Would you transcribe exactly the lines from the beginning of the records below through the line with "Rendered at 2001 by 1125 pixels.", both included, omitting the pictures?

[Dataset entries]
Content starts
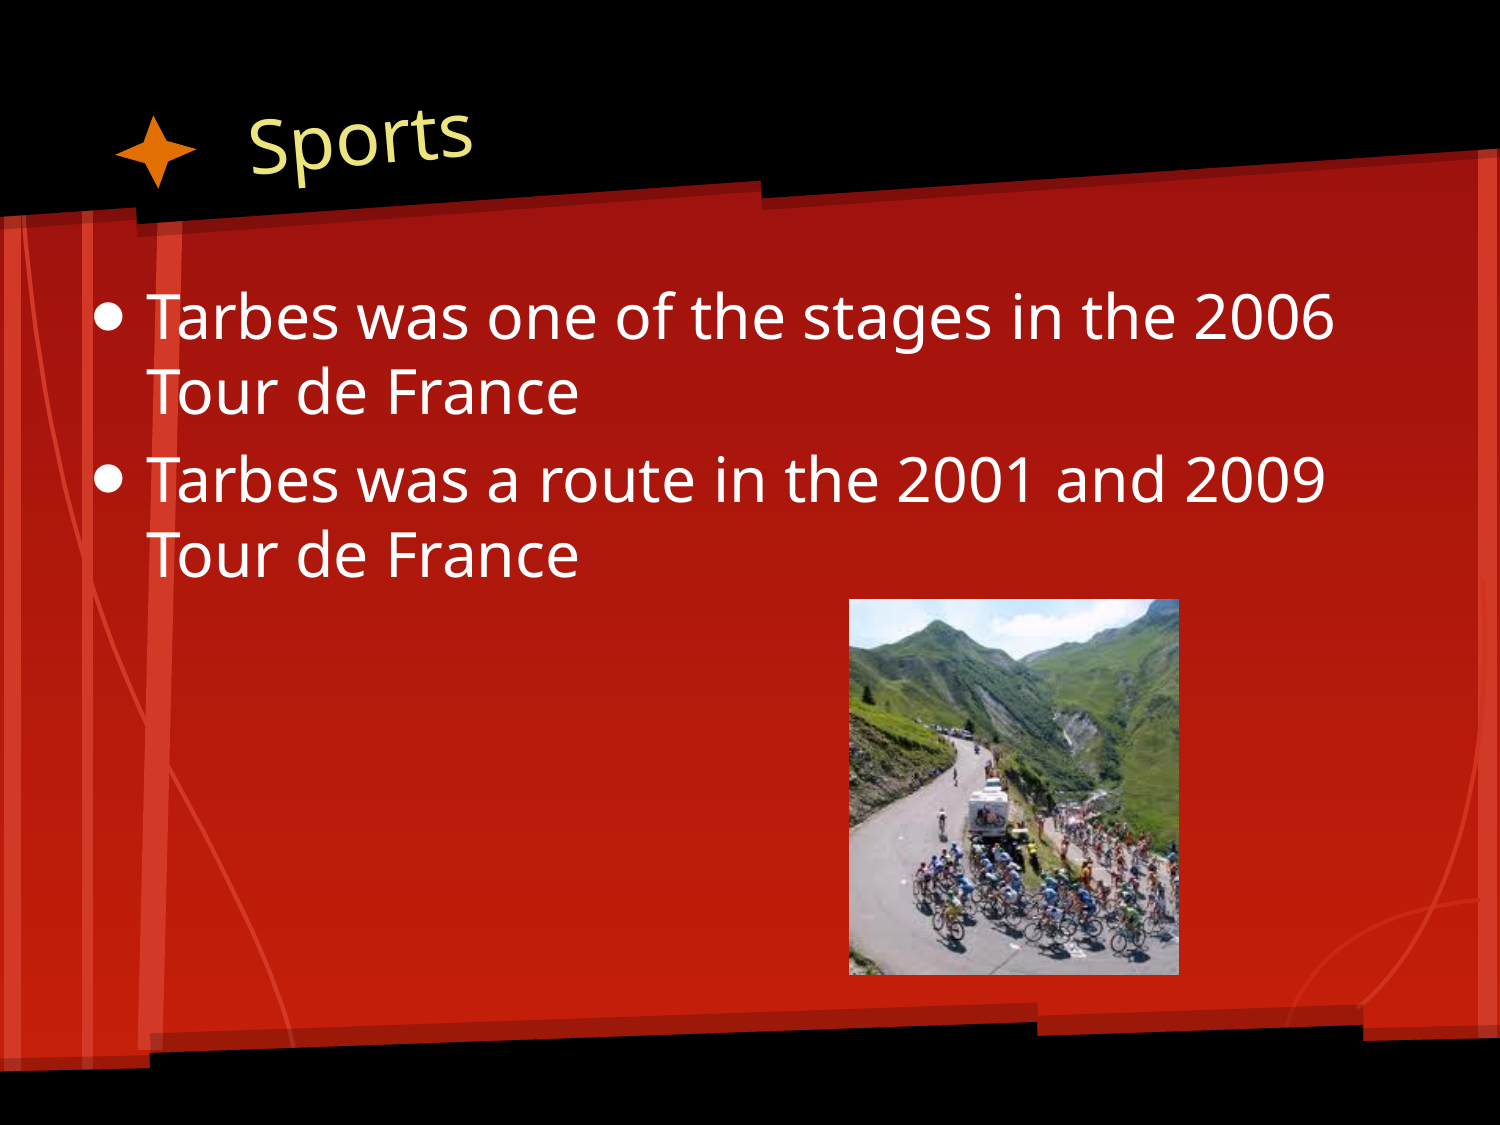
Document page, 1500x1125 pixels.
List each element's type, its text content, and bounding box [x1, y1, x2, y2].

title Sports [187, 0, 1500, 244]
list Tarbes was one of the stages in the 2006 Tour de France Tarbes was a route in the 2001 and 2009 Tour de France [75, 262, 1425, 1005]
picture [849, 599, 1179, 976]
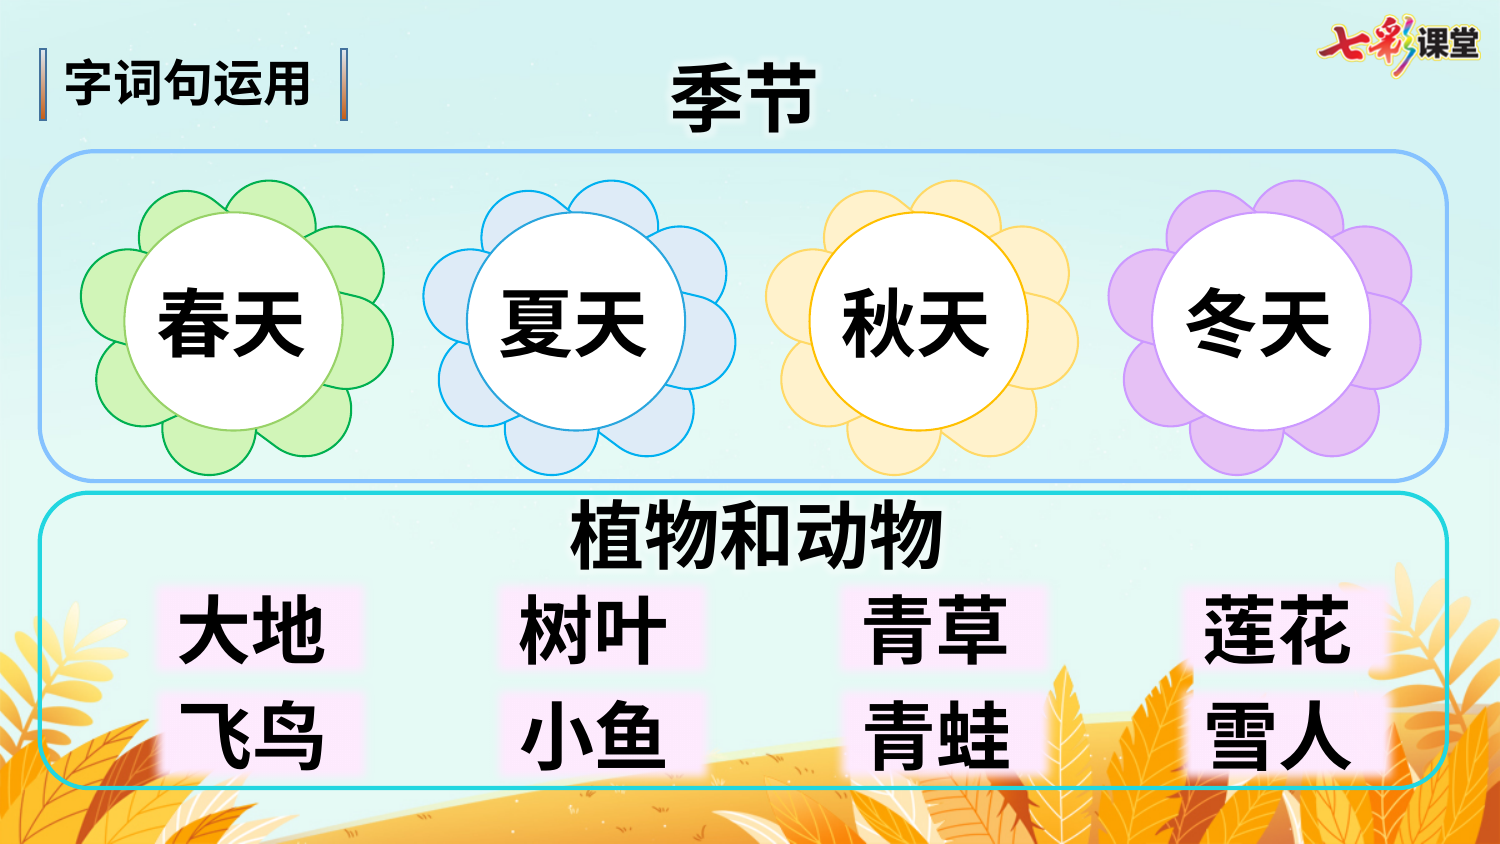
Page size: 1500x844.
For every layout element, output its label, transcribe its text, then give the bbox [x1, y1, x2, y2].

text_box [76, 184, 395, 469]
text_box [38, 150, 1448, 483]
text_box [761, 184, 1080, 469]
picture [0, 0, 1500, 844]
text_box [39, 43, 349, 121]
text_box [419, 184, 738, 469]
text_box 季节 [654, 43, 835, 149]
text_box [1104, 184, 1423, 469]
text_box 植物和动物 [554, 483, 960, 491]
text_box [38, 491, 1448, 790]
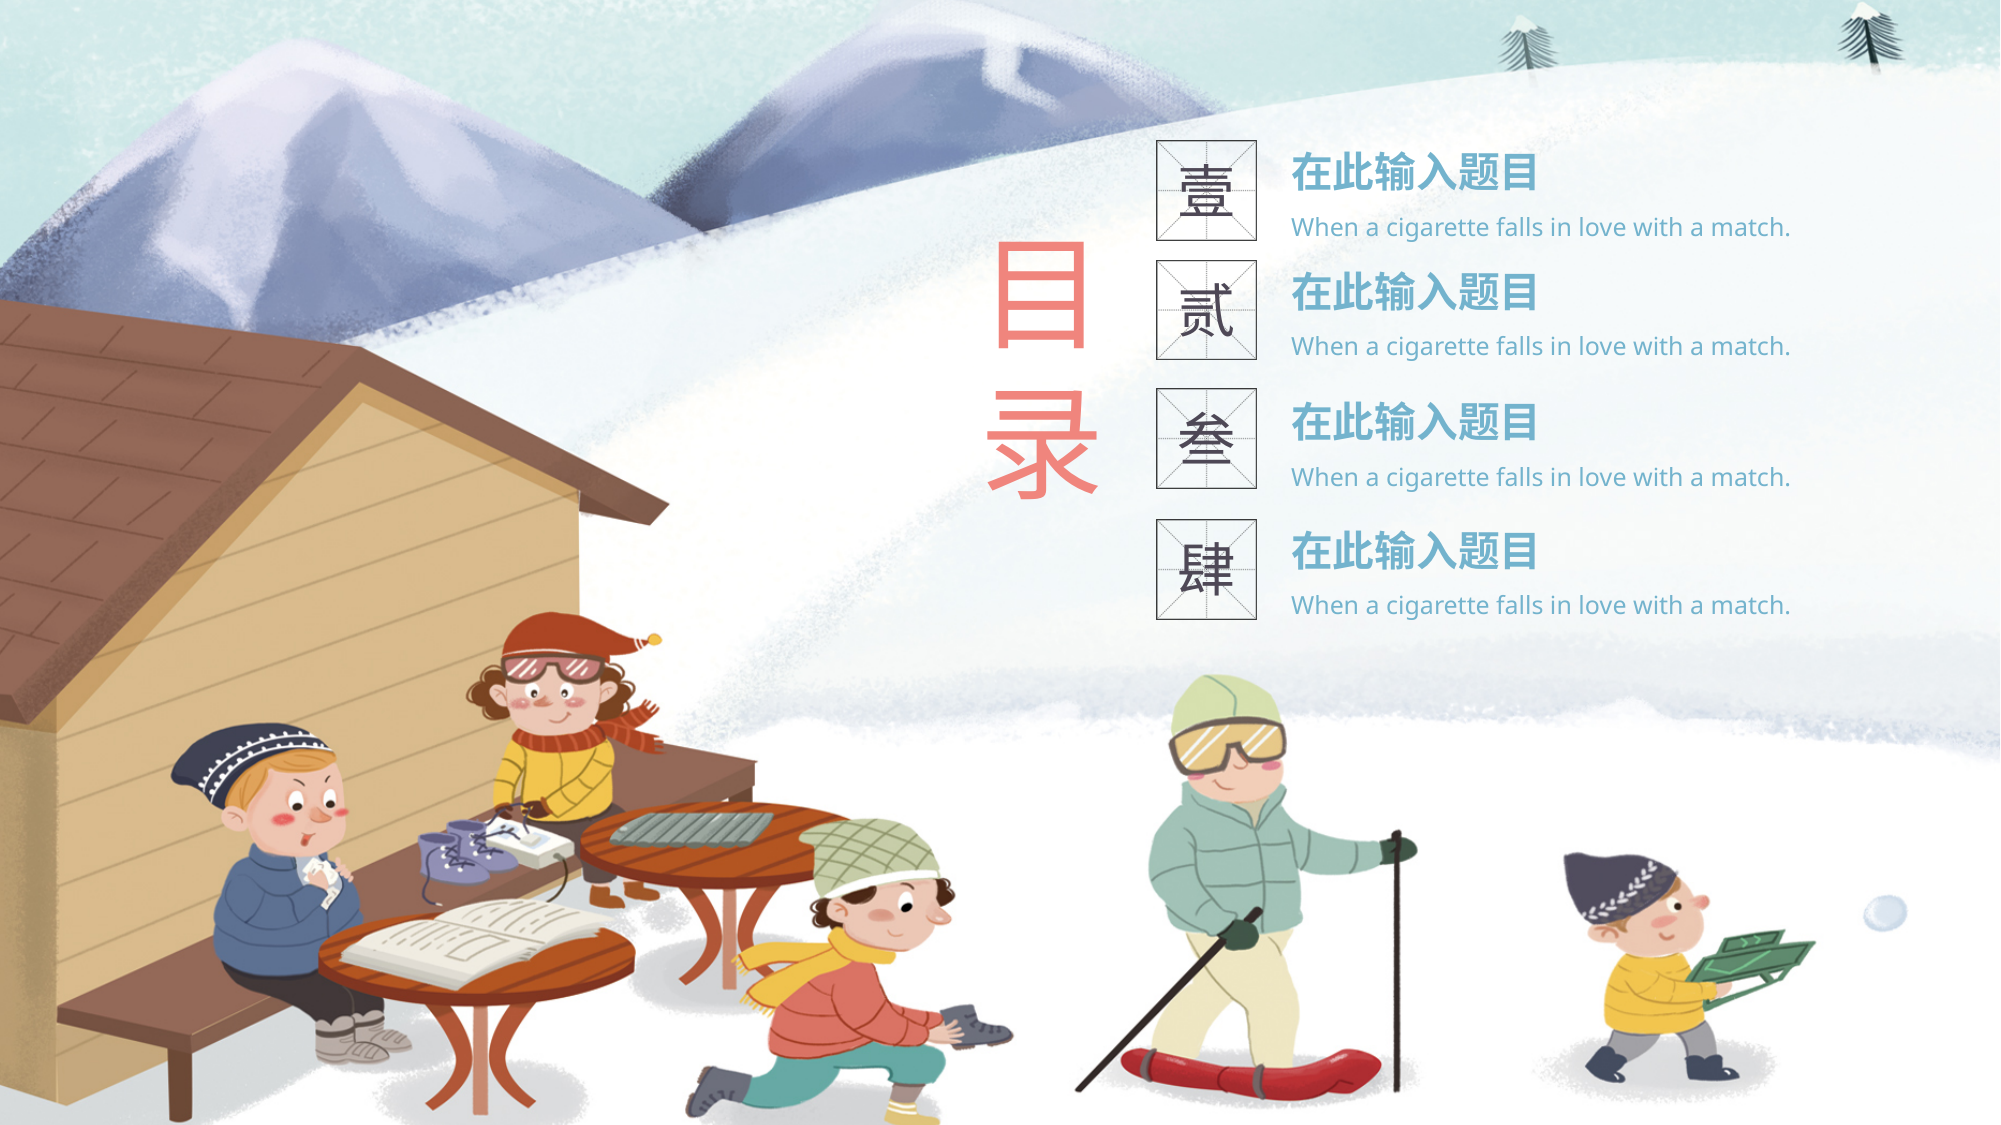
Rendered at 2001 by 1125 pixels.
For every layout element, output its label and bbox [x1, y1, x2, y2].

text_box [1156, 140, 1257, 241]
text_box [1156, 260, 1257, 361]
text_box [1156, 519, 1257, 620]
text_box [1156, 388, 1257, 489]
picture [0, 0, 2001, 1125]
Content ends
● **ANSWER TO THIS TASK**
Document page, 1500x1125 pixels.
List each element's type, its text content, and bounding box [x1, y1, x2, y2].

title Sports [187, 0, 1500, 244]
list Tarbes was one of the stages in the 2006 Tour de France Tarbes was a route in the 2001 and 2009 Tour de France [75, 262, 1425, 1005]
picture [849, 599, 1179, 976]
Page size: 1500x844.
For every layout element, output its label, transcribe its text, then give the bbox [x1, y1, x2, y2].

text_box [76, 184, 395, 469]
text_box [38, 150, 1448, 483]
text_box [761, 184, 1080, 469]
picture [0, 0, 1500, 844]
text_box [39, 43, 349, 121]
text_box [419, 184, 738, 469]
text_box 季节 [654, 43, 835, 149]
text_box [1104, 184, 1423, 469]
text_box 植物和动物 [554, 483, 960, 491]
text_box [38, 491, 1448, 790]
Rendered at 2001 by 1125 pixels.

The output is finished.